Second Shift - Order(6)
Mission could feel his cheeks tighten, could sense the burn of the whelp around his neck.
“All I’m saying, son, is that the older you get and the more seniority, you’ll earn your own choice of rows to hoe. That’s all. I want you to watch out for yourself.”
“I’m watching out for myself, Dad.” He nearly added: It isn’t like I have anyone else.
Riley climbed up, sat on the top rail, and flashed his teeth at his own reflection in the knife. The kid already had that band of spots across his nose, those freckles, the start of a tan. Damaged flesh from damaged flesh, father like son. And Mission could easily picture Riley years hence on the other side of that rail, could see his half-brother all grown up with a kid of his own, and it made Mission thankful that he’d wormed his way out of the farms and into a job he didn’t take home every night beneath his fingernails.
“Are you joining us for lunch?” his father asked, sensing perhaps that he was pushing Mission away. A change in subjects was as near to an apology as the old man dared.
“If you don’t mind,” Mission said. He felt a twinge of guilt that his father expected to feed him, but he appreciated not having to ask. “I’ll have to run afterward, though. I’ve got a . . . delivery tonight.”
His father frowned. “You’ll have time to see Allie though, right? She’s forever asking about you. The boys here are lined up to marry that girl if you keep her waiting.”
Mission wiped his face to hide his expression. Allie was a great friend—his first and briefest romance—but to marry her would be to marry the farms, to return home, to live among the dead. “Probably not this time,” he said. And he felt bad for admitting it.
“Okay. Well, go drop that off. Don’t squander your bonus sitting here jawing with us.” The disappointment in the old man’s voice was hotter than the lights and not so easy to shade. “We’ll see you in the feeding hall in half an hour?” He reached out, took his son’s hand one more time, and gave it a squeeze. “It’s good to see you, Son.”
“Same.” Mission shook his father’s hand, then clapped his palms together over the grow pit to knock loose any dirt. Riley reluctantly gave the knife back, and Mission slipped it into its sheath. He fastened the clasp around the handle, thinking on how he might need it that night. He pondered for a moment if he should warn his father, thought of telling him and Riley both to stay inside until morning, to not dare go out.
But he held his tongue, patted his brother on the shoulder, and made his way to the pump room. As he walked through rows of planters and pickers, he thought about farmers selling their own vegetables in makeshift stalls. He thought about the cafe growing its own sprouts. He thought of the plans recently discovered to move something heavy from one landing to another without involving the porters.
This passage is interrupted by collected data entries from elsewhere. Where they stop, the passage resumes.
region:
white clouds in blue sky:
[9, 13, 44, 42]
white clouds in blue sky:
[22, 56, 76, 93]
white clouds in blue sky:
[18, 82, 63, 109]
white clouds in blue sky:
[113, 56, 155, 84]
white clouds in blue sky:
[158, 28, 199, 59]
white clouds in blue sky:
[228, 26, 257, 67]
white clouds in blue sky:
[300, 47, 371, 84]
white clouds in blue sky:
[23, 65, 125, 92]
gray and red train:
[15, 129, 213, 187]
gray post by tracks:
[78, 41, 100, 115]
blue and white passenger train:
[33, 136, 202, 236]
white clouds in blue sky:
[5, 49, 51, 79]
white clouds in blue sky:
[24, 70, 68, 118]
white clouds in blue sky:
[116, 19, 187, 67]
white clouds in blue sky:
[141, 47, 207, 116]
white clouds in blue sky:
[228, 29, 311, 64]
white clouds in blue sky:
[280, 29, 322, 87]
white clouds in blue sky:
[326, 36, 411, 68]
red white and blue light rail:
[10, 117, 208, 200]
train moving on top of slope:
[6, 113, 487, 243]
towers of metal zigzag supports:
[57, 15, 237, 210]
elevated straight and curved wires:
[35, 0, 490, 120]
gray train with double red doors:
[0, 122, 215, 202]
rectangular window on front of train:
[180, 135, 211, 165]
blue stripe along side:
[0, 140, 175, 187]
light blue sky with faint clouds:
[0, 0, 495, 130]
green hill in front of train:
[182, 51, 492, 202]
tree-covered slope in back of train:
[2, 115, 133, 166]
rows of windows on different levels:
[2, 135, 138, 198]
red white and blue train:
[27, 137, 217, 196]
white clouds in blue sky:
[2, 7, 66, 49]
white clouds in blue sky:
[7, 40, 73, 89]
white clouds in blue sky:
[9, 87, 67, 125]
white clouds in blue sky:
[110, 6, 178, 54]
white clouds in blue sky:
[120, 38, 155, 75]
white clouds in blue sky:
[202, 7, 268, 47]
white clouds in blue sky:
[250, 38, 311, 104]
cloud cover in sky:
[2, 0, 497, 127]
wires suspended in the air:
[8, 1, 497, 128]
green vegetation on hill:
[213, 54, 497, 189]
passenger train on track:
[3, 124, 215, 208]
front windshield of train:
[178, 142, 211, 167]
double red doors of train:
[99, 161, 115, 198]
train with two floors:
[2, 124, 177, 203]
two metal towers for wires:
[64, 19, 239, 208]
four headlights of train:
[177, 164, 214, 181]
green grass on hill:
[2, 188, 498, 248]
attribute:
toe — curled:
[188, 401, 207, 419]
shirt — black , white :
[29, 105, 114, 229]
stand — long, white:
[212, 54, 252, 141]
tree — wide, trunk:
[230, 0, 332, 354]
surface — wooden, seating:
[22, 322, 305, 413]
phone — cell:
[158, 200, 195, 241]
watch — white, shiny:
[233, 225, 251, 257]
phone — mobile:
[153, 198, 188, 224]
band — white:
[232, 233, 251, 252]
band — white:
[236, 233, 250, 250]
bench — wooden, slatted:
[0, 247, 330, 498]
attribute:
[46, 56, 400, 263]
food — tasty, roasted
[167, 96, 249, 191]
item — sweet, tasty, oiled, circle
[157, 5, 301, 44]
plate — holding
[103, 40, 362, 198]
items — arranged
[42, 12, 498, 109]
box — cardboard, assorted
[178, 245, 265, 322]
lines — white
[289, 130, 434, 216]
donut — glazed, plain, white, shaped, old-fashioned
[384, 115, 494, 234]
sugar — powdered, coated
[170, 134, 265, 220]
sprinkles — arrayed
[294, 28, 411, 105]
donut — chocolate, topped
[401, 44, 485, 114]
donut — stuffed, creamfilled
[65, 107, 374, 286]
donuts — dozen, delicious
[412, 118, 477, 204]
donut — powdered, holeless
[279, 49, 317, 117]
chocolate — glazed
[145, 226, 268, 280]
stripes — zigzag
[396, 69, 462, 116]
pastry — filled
Everyone was trying to do it all in case the violence returned. Mission could feel it brewing, the suspicion and the distrust, the walls being built. Everyone was trying to get a little less reliant on the others, preparing for the inevitable, hunkering down.
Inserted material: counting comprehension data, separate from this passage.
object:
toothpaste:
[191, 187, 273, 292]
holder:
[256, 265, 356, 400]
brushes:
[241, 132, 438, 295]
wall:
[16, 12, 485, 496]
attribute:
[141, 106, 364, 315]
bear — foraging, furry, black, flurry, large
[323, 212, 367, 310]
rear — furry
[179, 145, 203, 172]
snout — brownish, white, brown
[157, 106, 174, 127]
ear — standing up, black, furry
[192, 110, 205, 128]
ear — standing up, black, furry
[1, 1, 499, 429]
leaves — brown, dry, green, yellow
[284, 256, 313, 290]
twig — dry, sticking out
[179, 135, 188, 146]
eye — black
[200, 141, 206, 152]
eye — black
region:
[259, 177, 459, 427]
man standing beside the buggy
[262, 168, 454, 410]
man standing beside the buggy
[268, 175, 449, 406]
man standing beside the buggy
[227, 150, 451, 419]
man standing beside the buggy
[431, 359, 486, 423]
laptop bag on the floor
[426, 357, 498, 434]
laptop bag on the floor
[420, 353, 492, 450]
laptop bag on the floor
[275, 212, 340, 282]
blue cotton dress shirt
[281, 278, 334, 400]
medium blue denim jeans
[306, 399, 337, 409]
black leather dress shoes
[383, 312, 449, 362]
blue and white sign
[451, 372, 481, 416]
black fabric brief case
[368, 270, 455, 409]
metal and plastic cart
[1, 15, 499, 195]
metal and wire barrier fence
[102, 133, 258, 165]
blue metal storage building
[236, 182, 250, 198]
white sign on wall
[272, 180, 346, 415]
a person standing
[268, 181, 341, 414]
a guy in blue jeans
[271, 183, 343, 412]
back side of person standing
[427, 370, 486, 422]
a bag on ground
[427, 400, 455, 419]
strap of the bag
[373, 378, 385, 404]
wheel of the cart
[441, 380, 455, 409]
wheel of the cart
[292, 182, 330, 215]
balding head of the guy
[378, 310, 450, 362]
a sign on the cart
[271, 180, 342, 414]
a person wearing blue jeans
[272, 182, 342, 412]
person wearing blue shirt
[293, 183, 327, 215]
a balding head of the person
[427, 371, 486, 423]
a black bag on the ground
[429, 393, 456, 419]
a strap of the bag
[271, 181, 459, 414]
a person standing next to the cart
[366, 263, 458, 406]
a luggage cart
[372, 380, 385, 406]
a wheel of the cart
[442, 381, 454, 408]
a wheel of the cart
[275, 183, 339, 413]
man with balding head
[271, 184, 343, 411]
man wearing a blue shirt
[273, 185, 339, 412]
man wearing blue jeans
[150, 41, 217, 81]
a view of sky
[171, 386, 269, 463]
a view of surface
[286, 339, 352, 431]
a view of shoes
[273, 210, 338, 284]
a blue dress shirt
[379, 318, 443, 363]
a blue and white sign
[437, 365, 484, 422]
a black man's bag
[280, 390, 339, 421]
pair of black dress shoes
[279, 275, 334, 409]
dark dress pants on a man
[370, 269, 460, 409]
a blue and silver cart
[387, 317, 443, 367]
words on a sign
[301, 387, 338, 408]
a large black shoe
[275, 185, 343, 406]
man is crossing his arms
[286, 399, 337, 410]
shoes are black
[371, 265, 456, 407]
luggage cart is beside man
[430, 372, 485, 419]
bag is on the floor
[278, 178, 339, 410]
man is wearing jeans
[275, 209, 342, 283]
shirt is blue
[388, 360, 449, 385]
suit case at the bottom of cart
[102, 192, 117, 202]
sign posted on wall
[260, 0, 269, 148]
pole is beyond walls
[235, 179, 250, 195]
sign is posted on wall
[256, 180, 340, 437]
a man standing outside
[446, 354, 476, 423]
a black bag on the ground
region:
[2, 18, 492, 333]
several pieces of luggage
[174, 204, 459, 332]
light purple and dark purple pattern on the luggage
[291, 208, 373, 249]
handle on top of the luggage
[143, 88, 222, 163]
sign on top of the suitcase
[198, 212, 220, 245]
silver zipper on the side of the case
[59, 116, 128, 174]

He loosened the straps on his pack as he approached the pump room, and a dangerous thought occurred to him, a revelation: Everyone was trying to get to where they didn’t need one another. And how exactly was that supposed to help them all get along?
•4•
After the best meal he’d had in ages—as fresh as it was free—Mission hurried down four flights toward Sanitation to see Jenine. He felt light as a feather downbound and with the load off. With just his empty porter’s pack on his back, his canteen jouncing on one hip, his knife on the other, he skipped down the steps side-style with one hand on the rail. At times like these, descending after a long slog up, it felt as though he could leap over the rail and float unharmed to Mechanical like a mote of dust. He apologized to those he overtook, saying “porter, ma’am” and “porter, sir” by the book, even though he wasn’t carrying anything official.
Weightless as a bird, with his heart thrumming like one was trapped in his ribcage, it occurred to him that maybe it wasn’t the descent that had him feeling giddy. Everyone expected him to grow up a farmer, to settle down with the girl who loved him, but Mission wanted the opposite of what was easily attainable. He wondered if this was a punishment of sorts, a slow strangulation, his thirst for distant things. Did he love the chase? Or was it that staying on the move made it more difficult for the past to catch up to him?
He arrived at Sanitation, a rumble of footfalls on steel treads, and pushed through doors in need of oil. Sanitation was one of the levels laid out in a spiral; a single hallway coiled its way from the landing and did three circuits before dead ending into the waste plant. Fresh water emerged near the landing and was piped out to the rest of the Up Top, while gray water and black water—euphemisms both—were pumped into the waste room. The gray came from showers, sinks, and drains, the black from toilets.